We should really compare it to Windows here, since that's the target. But if we do compare it to a classic Linux dist like xubuntu as baseline:
Using Qubes would limit the blast radius for a scenario like this. In QubesOS, you would use disposable VMs (with no access to your crypto wallets or other user files) to download and flash an ISO. So even if this malware was targeting Linux, it wouldn't get zit and disappear when you finish flashing and shut down that VM (as long as there isn't an unpatched exploit breaking the VM isolation involved).
Of course, if the ISO is bad then this won't save you from compromise once you boot it. But that's not what happened here.

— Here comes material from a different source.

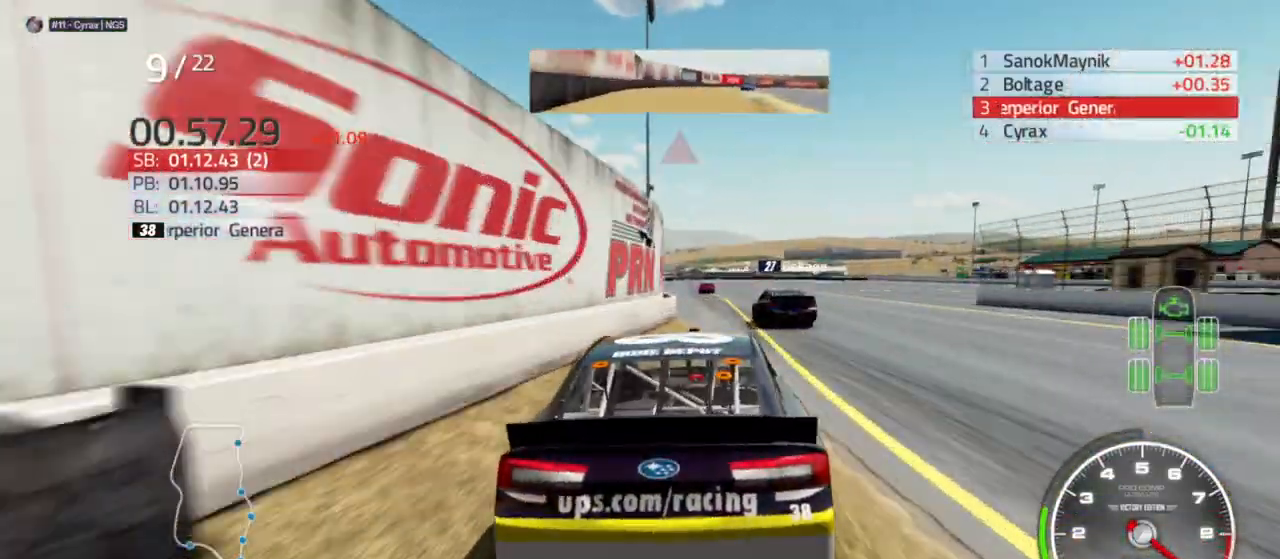
{"dt_ms": 500, "buttons": ["R2"], "left_stick": "center", "right_stick": "center", "events": [[267, "left_stick", "left"], [467, "left_stick", "center"]]}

Yes indeed. Qubes has a good article on verifying distribution images not only with checksums but also with cryptographic signatures that verify the checksum files [1].
The idea (outlined in the QubesOS documentation) is to clone the git repo of their website, verify the PGP commit signatures, then render the website yourself. Then you can be reasonably sure the website is legitimate, modulo a DoS attack stopping you from receiving updates to the website code, I suppose.
Getting the correct PGP public key appears to be an exercise left to the reader, but if you are already running e.g. Fedora, you can view the packaged QubesOS distro keys distributed by your current OS, cross-reference that with a second source such as a PGP keyserver, and unless you're being Mossaded upon you're probably good if they match.